Em crise financeira, Hospital de Caridade corre o risco de fechar as portas na Capital

Um dos estabelecimentos de saúde mais antigos de Santa Catarina que presta relevantes serviços à toda a população do estado corre o risco de fechar as portas. A situação do Hospital de Caridade, no centro de Florianópolis, já chegou à Assembleia Legislativa na sessão ordinária da manhã desta quinta-feira (30), que foi suspensa para que o vice-provedor do Hospital de Caridade de Florianópolis, Blasco Borges Barcellos, se manifestasse sobre os problemas que a instituição vem enfrentando.

Blasco Borges Barcellos, vice-provedor do Hospital de Caridade.
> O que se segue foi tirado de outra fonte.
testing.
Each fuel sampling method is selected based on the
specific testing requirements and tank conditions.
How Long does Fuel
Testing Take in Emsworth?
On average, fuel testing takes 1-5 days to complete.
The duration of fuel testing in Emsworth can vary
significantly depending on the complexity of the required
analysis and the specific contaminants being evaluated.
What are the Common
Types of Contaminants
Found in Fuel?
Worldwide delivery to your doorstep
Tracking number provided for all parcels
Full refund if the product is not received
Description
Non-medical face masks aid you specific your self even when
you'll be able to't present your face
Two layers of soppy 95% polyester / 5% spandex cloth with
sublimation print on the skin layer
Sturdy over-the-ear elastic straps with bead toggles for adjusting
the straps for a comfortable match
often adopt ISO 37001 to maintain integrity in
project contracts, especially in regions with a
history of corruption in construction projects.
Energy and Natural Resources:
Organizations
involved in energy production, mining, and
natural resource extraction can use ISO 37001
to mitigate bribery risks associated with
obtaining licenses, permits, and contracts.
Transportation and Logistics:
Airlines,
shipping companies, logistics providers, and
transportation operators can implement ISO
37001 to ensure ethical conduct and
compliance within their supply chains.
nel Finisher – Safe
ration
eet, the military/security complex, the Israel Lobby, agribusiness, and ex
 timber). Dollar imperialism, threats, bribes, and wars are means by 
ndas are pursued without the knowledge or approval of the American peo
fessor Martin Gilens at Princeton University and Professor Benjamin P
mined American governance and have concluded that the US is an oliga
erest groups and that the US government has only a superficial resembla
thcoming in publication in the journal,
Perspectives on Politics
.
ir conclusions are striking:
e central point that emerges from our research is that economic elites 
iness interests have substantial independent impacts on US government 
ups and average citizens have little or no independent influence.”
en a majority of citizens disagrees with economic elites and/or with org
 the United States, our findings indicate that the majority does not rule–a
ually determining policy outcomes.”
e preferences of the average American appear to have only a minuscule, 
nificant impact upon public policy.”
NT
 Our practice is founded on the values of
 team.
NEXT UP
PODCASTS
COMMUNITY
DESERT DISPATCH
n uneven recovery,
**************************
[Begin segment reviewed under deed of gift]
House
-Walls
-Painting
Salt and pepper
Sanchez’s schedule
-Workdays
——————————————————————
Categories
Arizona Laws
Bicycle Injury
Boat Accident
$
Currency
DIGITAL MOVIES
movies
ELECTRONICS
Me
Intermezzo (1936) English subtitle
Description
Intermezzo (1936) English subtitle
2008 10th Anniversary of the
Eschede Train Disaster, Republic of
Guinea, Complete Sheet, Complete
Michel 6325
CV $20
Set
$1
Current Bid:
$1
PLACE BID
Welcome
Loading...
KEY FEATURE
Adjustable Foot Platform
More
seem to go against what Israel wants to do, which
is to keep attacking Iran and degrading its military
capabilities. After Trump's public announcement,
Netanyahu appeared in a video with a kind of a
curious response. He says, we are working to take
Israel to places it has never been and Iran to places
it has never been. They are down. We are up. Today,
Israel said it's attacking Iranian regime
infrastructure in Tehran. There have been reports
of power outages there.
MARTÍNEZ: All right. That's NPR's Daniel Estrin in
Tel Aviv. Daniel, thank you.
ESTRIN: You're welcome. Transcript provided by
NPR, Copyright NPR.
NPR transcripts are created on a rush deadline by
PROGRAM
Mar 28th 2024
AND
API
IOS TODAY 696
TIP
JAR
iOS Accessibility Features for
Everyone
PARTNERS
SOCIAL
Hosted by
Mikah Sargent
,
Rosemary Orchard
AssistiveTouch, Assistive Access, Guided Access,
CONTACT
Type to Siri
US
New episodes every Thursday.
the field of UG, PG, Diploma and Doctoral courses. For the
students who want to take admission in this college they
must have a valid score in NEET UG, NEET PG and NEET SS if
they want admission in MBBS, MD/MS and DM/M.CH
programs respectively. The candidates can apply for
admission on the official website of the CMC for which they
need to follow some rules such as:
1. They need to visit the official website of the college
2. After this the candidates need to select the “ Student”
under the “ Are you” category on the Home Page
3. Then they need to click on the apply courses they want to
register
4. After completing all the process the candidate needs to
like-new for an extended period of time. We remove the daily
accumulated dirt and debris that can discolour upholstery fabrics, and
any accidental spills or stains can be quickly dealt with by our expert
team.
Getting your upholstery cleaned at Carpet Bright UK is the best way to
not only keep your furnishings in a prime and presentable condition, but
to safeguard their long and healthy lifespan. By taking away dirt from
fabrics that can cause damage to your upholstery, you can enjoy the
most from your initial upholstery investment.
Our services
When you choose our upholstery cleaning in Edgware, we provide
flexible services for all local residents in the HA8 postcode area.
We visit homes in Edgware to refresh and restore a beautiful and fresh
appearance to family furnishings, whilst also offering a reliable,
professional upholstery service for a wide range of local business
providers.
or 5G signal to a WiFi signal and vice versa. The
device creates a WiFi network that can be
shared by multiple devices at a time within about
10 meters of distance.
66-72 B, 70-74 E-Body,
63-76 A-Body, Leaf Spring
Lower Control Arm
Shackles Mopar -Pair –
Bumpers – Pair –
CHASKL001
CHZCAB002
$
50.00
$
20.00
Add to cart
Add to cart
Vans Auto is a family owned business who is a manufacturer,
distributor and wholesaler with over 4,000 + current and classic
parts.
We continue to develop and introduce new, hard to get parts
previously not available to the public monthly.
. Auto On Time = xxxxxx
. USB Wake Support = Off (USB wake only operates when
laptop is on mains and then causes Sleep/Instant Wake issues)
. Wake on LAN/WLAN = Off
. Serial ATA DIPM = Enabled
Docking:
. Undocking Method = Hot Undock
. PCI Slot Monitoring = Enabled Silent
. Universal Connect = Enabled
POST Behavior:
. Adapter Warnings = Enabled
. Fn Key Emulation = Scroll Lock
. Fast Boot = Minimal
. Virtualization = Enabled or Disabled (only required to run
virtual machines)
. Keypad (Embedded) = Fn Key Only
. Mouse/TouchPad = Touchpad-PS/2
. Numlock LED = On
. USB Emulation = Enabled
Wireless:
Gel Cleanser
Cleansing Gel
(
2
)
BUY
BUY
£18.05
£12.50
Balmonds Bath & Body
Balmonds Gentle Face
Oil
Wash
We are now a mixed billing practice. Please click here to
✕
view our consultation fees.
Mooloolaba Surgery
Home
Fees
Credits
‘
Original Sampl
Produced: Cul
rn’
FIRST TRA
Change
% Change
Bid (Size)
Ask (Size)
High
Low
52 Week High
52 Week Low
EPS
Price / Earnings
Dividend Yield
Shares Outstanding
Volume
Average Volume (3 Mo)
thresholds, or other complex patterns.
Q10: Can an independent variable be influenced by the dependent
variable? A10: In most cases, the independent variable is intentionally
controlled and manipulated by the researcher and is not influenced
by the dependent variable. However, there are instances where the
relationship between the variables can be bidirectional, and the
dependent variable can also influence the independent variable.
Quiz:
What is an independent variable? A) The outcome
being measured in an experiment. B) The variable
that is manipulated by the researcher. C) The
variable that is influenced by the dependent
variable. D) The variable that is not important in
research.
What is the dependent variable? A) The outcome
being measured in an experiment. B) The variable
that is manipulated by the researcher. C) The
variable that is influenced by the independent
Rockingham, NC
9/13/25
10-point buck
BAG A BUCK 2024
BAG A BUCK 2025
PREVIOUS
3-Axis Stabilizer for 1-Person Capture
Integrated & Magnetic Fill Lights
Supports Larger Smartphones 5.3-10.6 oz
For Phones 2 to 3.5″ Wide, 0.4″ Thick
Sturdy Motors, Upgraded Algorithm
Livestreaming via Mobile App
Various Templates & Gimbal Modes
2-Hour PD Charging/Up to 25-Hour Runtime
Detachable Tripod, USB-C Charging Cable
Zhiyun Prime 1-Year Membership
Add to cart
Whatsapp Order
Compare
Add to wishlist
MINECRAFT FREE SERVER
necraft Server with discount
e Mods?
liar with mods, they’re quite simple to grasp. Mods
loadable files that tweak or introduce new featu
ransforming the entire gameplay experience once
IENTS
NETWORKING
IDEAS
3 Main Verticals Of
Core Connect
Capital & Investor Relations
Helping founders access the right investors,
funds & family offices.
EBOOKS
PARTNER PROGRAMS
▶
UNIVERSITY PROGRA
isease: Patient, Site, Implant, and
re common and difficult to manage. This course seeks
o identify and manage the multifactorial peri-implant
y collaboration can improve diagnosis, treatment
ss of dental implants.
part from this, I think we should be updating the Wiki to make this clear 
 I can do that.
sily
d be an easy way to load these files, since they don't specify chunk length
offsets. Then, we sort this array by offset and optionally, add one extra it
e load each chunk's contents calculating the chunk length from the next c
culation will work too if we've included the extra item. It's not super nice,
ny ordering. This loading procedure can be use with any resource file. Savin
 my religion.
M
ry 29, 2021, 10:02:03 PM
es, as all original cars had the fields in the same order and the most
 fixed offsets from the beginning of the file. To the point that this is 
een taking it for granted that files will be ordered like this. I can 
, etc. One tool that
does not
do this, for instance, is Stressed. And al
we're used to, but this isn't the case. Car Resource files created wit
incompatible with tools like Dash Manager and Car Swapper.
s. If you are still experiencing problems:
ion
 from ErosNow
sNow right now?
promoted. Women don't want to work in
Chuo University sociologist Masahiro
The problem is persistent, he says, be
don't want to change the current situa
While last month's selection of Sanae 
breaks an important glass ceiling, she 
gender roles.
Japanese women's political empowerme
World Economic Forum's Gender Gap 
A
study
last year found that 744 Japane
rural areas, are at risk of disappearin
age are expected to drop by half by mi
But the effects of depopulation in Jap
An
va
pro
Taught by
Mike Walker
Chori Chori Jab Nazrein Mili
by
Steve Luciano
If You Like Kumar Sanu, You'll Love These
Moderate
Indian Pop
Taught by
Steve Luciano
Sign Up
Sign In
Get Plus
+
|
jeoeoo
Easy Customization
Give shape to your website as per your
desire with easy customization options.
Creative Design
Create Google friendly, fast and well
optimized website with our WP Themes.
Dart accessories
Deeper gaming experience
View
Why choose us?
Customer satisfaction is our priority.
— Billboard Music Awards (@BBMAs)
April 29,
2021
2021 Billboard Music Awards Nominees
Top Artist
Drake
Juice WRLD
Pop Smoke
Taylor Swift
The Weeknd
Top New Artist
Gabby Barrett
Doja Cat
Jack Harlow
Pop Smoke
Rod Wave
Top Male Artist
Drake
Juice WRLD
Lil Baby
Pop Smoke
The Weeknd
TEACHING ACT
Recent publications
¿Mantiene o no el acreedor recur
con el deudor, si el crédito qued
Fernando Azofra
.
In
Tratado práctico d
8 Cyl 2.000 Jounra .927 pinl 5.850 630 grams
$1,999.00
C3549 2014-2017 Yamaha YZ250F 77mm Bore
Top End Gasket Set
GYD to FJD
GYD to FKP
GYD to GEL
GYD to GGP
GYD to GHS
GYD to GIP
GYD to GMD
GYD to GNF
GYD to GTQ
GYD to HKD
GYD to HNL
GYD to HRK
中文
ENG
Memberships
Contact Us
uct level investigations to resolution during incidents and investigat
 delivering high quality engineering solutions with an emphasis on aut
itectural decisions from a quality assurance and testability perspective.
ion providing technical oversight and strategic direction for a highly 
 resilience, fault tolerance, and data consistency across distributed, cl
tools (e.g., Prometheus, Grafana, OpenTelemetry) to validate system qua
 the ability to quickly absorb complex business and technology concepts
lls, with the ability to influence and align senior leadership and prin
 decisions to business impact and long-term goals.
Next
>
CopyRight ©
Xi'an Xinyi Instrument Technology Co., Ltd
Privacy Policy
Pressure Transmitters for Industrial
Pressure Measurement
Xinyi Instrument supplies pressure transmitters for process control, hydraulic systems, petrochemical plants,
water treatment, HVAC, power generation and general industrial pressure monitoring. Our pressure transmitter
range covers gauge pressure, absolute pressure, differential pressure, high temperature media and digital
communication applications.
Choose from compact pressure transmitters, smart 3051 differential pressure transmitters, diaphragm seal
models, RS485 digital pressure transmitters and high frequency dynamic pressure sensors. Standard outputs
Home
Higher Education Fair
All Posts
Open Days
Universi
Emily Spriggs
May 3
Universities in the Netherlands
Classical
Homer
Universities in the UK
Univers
Foto: Alesc

“Nosso hospital encontra-se batendo as portas de um centro de terapia intensiva, por dificuldades financeiras que não acontecem só no Hospital de Caridade, mas atingem todos os hospitais filantrópicos desse pais”, afirmou. O Hospital Caridade, de âmbito filantrópico, que em novembro deste ano interrompeu a cirurgia de transplantes por falta de pagamento, acumula dívidas com os profissionais. De acordo com a direção, apesar de os repasses estarem em dia, o dinheiro está sendo redirecionado para outros setores em dívida.

“O custo de uma cirurgia de alta complexidade pelo SUS como, por exemplo, a ponte safena, é repassado ao hospital R$ 9.838, mas nos custa em torno de R$ 20 mil. E quem paga essa conta?”, questionou o doutor Blasco. Segundo o hospital, há servidores com os pagamentos em dia, mas a despesa maior está entre os cerca de 100 médicos credenciados para fazer atendimentos e procedimentos, que acumulam cerca de R$ 12 milhões de dívida.

“O que fazemos com os recursos que recebemos do SUS, os R$ 9 mil médios mensais não são para pagar os honorários, mas pra comprar insumos e materiais. Estamos nos apropriando dos honorários dos profissionais”, afirmou Barcellos. O Sistema Único de Saúde paga por um leito de UTI a média de R$ 600, mas o hospital tem o custo de R$ 2.200 a diária.

“Quem paga a conta? Temos a disposição do SUS 10 leitos de UTI reservados, mas temos em todo nosso complexo 30 leitos de UTI ativos e ainda 10 inativos que não podemos colocar em funcionamento sob pena de aumentarmos os nossos custos”, frisou o doutor.

Deputados se manifestam
Para o deputado João Amin, o Hospital de Caridade é referência em atendimento e o seu fechamento seria um dano irreparável: “É um problema que tem que ser encarado com muita força. A gente sabe que, se o hospital fechar as portas, que seja por um dia, o prejuízo seria irreparável. Por isso, me solidarizo com a causa e acredito que ela deve entrar no radar das prioridades do estado.”

Conforme o vice-presidente, a administração da instituição procurou a Cruz Vermelha de São Paulo e o Hospital Moinhos de Vento, em Porto Alegre, para iniciarem um estudo da situação financeira e procurar soluções para o Caridade.

“Desde 1997, 98, que o serviço prestado pelos hospitais filantrópicos não recebem um centavo de reajuste. Assim fica impossível. Eu defendo a tese de que o governo, tanto federal, quanto estadual, priorizem a saúde”, frisou o presidente da Casa, deputado Silvio Dreveck (PP), que ainda falou sobre a confecção de um documento e um futuro agendamento de audiência, através do Ministério da Saúde, para buscar recursos com o governo federal.

Nota do colunista
O fato é que os problemas no setor da saúde em SC estão se ampliando, e os hospitais, e a população que depende deles, não vivem só de discursos. Deputados, senadores, Governo do Estado, lideranças empresariais e políticas devem sair da inércia em que se encontram e partir para ações mais duras e efetivas para resolver, de fato, a crise na saúde do estado. Depois das portas fechadas, o paciente estará definitivamente na UTI.